● **The task**
Going down the data below, set down exactly the line with "Experimente a Calculadora Jurídica agora" and each line after it through the line with "Próximo post →"; no other lines.

● **Data for analysis**
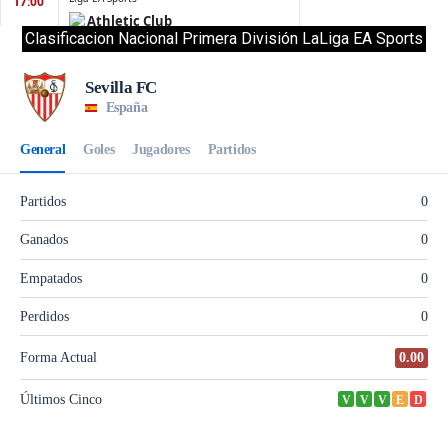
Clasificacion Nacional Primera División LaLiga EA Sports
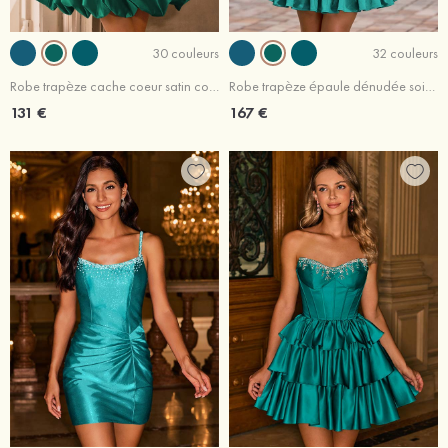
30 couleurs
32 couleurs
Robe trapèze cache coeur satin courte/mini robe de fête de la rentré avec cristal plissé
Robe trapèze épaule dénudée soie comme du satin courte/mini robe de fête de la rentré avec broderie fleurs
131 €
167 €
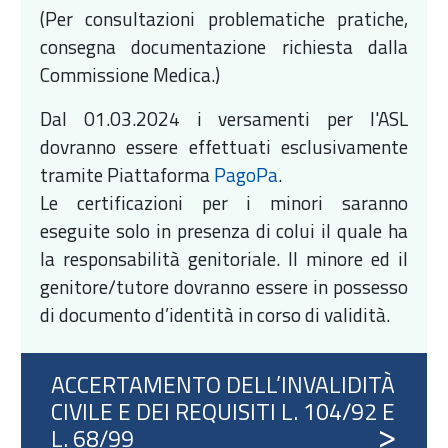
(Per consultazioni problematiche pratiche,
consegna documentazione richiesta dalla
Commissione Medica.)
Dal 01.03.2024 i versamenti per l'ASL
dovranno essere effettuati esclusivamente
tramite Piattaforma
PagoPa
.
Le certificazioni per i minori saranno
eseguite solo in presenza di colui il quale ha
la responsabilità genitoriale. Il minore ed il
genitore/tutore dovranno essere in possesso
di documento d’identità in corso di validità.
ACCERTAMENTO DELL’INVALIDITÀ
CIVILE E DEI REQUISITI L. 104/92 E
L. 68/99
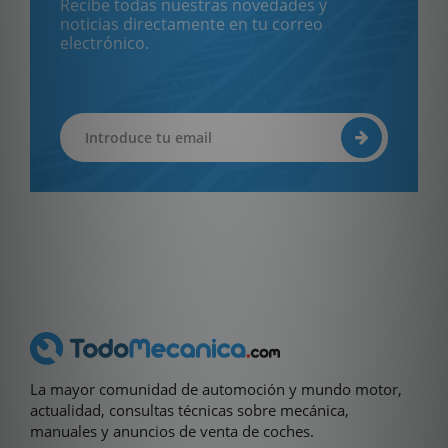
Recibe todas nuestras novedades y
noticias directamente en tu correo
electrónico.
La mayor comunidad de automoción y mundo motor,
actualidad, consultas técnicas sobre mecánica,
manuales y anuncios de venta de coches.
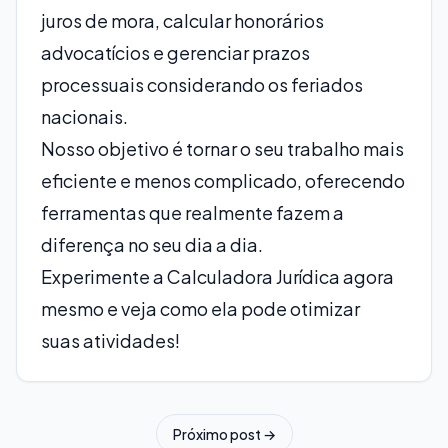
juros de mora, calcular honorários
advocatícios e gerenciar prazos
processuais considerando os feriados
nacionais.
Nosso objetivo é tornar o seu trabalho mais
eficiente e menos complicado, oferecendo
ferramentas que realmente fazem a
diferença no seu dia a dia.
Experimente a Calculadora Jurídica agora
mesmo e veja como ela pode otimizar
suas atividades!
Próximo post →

* * *

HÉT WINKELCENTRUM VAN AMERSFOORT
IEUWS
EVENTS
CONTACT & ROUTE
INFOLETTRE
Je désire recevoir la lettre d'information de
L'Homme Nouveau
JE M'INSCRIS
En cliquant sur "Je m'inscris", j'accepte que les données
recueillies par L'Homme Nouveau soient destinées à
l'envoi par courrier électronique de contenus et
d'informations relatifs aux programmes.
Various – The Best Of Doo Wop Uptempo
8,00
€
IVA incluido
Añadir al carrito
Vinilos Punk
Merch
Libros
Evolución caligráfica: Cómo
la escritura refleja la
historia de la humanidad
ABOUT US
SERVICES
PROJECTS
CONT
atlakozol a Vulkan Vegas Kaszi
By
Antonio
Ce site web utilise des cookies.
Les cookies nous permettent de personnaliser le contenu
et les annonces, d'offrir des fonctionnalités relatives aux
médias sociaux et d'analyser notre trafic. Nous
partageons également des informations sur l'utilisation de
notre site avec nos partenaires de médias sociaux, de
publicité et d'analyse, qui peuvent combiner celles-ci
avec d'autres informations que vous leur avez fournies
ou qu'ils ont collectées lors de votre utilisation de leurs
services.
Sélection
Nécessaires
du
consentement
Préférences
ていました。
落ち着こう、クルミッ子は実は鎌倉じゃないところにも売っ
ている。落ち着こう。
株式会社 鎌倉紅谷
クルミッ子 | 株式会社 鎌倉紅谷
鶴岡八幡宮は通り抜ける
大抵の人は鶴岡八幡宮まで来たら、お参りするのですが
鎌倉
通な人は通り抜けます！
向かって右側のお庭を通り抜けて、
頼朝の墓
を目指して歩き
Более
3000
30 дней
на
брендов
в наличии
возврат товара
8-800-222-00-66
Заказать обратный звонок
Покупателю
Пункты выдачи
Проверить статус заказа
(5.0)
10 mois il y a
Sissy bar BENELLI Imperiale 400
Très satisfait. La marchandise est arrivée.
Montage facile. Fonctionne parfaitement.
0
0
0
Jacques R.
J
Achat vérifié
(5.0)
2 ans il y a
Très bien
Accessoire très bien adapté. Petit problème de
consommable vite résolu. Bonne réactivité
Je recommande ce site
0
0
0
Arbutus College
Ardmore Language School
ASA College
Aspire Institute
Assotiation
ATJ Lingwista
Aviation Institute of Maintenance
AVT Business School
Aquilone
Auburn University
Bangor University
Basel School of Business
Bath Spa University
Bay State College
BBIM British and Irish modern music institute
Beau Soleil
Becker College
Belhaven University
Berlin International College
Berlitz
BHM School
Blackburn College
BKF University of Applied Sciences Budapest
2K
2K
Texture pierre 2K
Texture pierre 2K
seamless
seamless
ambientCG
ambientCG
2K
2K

...

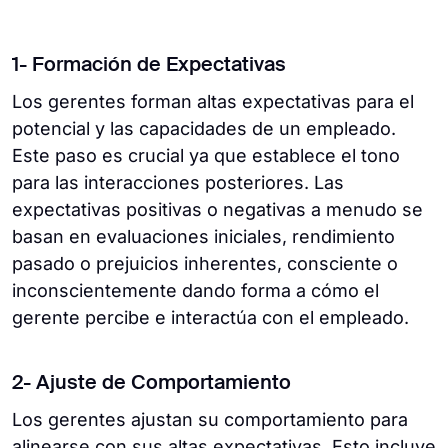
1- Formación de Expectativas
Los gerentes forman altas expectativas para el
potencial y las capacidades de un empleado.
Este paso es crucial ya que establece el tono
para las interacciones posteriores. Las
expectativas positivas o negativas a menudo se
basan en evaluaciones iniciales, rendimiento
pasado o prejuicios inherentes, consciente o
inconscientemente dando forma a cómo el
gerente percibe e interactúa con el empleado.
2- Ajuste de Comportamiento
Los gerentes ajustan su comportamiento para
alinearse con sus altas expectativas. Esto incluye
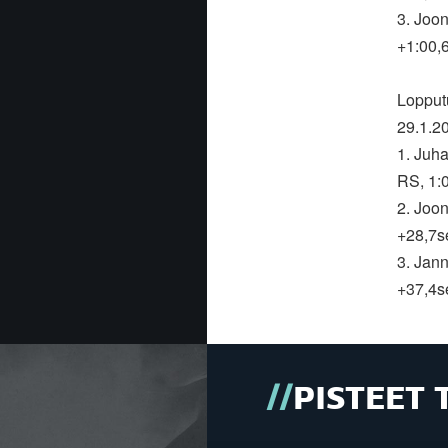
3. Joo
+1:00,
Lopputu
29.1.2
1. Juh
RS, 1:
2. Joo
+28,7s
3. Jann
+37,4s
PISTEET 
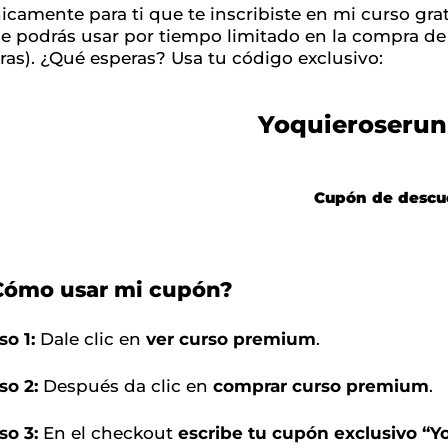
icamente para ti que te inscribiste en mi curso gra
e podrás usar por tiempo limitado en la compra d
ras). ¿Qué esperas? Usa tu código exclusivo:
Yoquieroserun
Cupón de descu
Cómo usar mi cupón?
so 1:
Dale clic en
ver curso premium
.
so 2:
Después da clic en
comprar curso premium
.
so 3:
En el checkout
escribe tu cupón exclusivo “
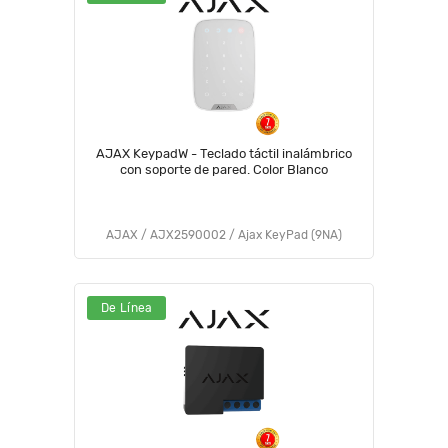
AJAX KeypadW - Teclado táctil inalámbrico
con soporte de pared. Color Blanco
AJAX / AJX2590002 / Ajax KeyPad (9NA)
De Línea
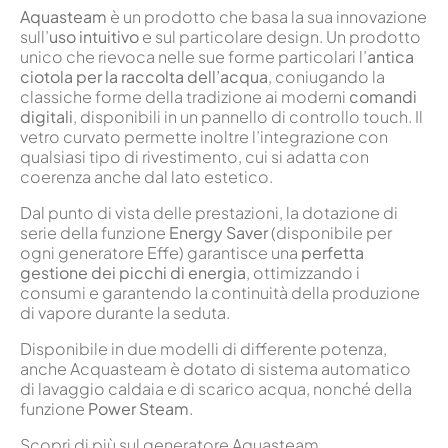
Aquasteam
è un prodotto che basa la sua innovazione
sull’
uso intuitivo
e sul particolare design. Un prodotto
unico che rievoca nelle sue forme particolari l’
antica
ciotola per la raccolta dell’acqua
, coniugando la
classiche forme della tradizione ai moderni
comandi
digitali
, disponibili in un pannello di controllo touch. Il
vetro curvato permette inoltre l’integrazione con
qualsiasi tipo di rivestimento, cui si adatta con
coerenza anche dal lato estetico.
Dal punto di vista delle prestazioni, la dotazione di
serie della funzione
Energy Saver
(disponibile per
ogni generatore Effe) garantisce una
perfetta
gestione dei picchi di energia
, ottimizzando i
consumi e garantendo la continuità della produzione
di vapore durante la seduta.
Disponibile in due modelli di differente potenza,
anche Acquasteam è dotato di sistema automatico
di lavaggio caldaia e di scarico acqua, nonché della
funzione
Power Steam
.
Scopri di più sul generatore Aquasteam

● **Result of the task**
Experimente a Calculadora Jurídica agora
mesmo e veja como ela pode otimizar
suas atividades!
Próximo post →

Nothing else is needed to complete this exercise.